Para contextualizar o momento do lançamento desta canção, o final da década de setenta foi marcado por crises sucessivas, do petróleo à economia global, e por uma atmosfera social de incerteza. A cultura procurava lugares de escape, e a música disco oferecia precisamente isso: a pista de dança como espaço de libertação, a batida como promessa de esquecimento momentâneo.

Mas quando Gloria Gaynor ergueu a voz, o discurso foi mais longe. Cantou uma história de abandono e dor que, de repente, se transformava em afirmação de independência. Não era apenas uma narrativa pessoal, era um manifesto coletivo. A frase simples, repetida como mantra, “I will survive (“Eu vou sobreviver”), condensava uma energia de resistência que cada ouvinte podia apropriar-se e adaptar à sua vida.

“I’ve got all my life to live, and I’ve got all my love to give”

Basta recordar algumas passagens para perceber a força da mensagem. Quando a voz firme de Gaynor garante “as long as I know how to love, I know I’ll stay alive” (“enquanto eu souber amar, sei que continuarei viva”), não se trata apenas de esperança romântica, mas da convicção de que o amor — seja próprio ou dos outros — é motor de sobrevivência. E quando declara, quase desafiadora, “I’ve got all my life to live, and I’ve got all my love to give” (“tenho toda a minha vida para viver, e tenho todo o meu amor para dar”), ergue-se uma declaração de propósito, um compromisso com a vida que recusa a resignação. Palavras simples, mas tão diretas, que se tornaram inesquecíveis.

Esse talvez tenha sido o segredo da canção: a capacidade de converter uma situação íntima, a recuperação de uma desilusão amorosa, num símbolo aplicável a qualquer circunstância de superação. Foi isso que permitiu que, para lá do universo das discotecas, a música fosse adotada como bandeira em lutas sociais.

▶ **Pedido A**
Transcreva do texto sobre a canção de Gloria Gaynor o trecho que vai de "Basta recordar algumas" até "se tornaram inesquecíveis.".
▶ **Pedido B**
Liste as traduções em português, colocadas entre parênteses, dos versos em inglês citados no texto sobre a canção de Gloria Gaynor.
▶ **Pedido C**
Escreva a continuação do texto sobre a canção de Gloria Gaynor a partir do ponto em que ele termina.

▶ **Dados apresentados**

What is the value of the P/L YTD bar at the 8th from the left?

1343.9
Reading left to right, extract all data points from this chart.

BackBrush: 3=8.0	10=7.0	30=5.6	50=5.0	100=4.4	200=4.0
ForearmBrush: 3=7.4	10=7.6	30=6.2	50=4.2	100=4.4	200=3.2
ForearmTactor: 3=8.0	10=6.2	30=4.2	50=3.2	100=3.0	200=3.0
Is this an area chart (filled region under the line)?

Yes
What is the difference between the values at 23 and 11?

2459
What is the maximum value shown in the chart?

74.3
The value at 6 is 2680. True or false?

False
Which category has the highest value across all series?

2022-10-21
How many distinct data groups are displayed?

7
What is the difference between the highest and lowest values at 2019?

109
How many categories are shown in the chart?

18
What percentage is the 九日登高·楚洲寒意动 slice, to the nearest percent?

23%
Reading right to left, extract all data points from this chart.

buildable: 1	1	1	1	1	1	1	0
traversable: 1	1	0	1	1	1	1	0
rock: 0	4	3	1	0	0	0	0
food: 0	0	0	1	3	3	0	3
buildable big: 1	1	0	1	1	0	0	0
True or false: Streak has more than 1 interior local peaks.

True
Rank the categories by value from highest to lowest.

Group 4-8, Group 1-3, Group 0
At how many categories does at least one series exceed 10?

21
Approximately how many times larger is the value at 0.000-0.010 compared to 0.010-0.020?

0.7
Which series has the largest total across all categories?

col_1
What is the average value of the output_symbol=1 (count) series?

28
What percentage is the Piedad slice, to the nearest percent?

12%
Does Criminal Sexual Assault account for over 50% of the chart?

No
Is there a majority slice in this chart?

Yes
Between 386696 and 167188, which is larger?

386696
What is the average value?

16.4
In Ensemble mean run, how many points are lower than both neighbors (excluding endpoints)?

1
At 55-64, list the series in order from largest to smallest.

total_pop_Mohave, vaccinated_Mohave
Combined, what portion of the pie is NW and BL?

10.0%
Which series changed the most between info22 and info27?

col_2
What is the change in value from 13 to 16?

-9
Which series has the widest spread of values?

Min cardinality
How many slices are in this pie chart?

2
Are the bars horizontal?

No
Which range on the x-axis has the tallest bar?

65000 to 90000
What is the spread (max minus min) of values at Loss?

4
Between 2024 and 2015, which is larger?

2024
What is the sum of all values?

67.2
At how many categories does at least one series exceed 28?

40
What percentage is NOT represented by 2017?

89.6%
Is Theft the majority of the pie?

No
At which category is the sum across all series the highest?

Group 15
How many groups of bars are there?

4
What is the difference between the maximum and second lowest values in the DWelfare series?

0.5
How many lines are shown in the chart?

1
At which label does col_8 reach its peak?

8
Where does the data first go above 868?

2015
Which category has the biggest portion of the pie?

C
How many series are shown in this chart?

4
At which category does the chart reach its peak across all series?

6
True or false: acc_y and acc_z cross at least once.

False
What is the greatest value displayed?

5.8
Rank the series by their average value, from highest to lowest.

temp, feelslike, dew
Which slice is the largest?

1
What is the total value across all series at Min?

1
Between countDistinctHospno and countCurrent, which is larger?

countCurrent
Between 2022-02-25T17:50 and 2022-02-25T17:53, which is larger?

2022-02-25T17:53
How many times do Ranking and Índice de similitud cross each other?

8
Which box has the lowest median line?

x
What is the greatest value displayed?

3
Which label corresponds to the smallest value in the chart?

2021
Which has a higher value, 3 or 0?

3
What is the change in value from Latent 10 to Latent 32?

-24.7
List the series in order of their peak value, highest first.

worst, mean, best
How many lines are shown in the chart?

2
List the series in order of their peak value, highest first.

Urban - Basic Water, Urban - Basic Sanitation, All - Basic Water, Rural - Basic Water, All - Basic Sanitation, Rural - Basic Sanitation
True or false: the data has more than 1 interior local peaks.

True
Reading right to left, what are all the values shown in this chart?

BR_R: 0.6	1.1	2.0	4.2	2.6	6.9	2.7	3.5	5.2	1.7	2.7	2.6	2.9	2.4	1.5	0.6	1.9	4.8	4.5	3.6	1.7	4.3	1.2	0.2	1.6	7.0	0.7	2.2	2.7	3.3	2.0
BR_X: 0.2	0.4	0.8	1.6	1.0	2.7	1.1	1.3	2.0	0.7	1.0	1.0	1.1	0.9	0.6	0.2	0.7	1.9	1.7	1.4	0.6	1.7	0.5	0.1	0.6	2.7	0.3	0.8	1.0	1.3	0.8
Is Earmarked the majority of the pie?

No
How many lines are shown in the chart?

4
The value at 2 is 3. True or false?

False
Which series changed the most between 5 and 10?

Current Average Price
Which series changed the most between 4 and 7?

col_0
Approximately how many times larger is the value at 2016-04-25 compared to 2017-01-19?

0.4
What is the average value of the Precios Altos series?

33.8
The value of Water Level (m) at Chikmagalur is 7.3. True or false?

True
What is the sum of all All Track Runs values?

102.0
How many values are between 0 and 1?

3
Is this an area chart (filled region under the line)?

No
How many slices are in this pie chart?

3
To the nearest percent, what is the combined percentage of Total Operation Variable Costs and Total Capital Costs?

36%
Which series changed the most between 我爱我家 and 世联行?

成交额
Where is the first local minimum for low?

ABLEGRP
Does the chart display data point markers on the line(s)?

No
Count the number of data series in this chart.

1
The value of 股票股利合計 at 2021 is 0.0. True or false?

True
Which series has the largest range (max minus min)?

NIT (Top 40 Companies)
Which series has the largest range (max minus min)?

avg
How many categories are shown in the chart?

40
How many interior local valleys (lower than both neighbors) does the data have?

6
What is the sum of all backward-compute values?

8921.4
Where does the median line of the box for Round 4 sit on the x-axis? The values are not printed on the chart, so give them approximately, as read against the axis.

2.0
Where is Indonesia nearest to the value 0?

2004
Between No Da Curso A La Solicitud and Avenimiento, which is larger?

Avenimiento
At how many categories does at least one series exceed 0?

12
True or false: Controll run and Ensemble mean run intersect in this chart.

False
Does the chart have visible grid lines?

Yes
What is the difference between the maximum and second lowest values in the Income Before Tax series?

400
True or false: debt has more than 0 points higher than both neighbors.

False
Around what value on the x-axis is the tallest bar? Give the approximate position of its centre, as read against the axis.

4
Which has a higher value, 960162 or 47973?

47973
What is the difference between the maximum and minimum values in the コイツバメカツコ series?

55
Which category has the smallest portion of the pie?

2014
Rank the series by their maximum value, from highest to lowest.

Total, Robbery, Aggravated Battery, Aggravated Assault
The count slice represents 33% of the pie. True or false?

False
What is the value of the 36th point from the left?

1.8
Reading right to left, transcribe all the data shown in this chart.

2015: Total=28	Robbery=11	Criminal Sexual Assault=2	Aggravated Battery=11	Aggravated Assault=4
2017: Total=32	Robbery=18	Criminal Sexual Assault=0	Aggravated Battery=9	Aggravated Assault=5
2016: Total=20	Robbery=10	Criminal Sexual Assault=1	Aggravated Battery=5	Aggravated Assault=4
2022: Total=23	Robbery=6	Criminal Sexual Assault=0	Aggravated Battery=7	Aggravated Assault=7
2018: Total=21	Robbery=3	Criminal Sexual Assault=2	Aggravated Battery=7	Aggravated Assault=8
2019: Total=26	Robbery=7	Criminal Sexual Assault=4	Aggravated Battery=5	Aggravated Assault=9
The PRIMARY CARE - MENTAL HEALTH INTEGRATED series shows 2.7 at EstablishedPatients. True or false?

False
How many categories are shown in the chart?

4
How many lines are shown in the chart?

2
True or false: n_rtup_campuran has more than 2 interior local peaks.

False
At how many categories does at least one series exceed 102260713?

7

▶ **Resposta A**
Basta recordar algumas passagens para perceber a força da mensagem. Quando a voz firme de Gaynor garante “as long as I know how to love, I know I’ll stay alive” (“enquanto eu souber amar, sei que continuarei viva”), não se trata apenas de esperança romântica, mas da convicção de que o amor — seja próprio ou dos outros — é motor de sobrevivência. E quando declara, quase desafiadora, “I’ve got all my life to live, and I’ve got all my love to give” (“tenho toda a minha vida para viver, e tenho todo o meu amor para dar”), ergue-se uma declaração de propósito, um compromisso com a vida que recusa a resignação. Palavras simples, mas tão diretas, que se tornaram inesquecíveis.

▶ **Resposta B**
“Eu vou sobreviver”
“enquanto eu souber amar, sei que continuarei viva”
“tenho toda a minha vida para viver, e tenho todo o meu amor para dar”

▶ **Resposta C**
Por exemplo, a emancipação feminina encontrou na voz de Gaynor um espelho e um estímulo; movimentos pela igualdade de género viram naquela batida um grito de afirmação. Mais tarde, a comunidade LGBTQIA+ apropriou-se dela como hino de orgulho e de libertação, cantando-a em marchas, manifestações e celebrações, onde se transformou numa espécie de bandeira invisível que unia milhares de pessoas.

Ao longo dos anos, a canção não perdeu fôlego. O tempo apenas lhe acrescentou novas camadas de significado. Cada crise mundial, cada momento de dificuldade coletiva, reencontrou em “I Will Survive” um eco. Durante a pandemia do Covid-19, quando o silêncio das ruas se impôs e a vida parecia suspensa, muitos recuperaram a canção como forma de acreditar na resistência e na possibilidade de recomeço.

Em 2025, num mundo novamente atravessado por incertezas — sejam guerras, instabilidade política ou o peso das alterações climáticas —, escutá-la continua a ser um lembrete poderoso de que sobreviver não é apenas resistir passivamente, mas sim reinventar-se, encontrar dentro de nós a energia para avançar.

Assim, quase meio século após a sua estreia, o poder da interpretação de Gaynor permanece intacto. Há qualquer coisa de intemporal na forma como a sua voz se eleva, firme e inquebrável, projetando confiança no meio de arranjos que, apesar de datados, nunca deixaram de soar familiares.

A sua longevidade não é fruto apenas da nostalgia: é resultado da capacidade de falar a todos os que, em qualquer época, se sentiram em queda e precisaram de se levantar. Talvez seja esse o maior triunfo da música popular — quando uma canção consegue atravessar contextos tão distintos e manter-se relevante, não apenas como lembrança, mas como presença viva.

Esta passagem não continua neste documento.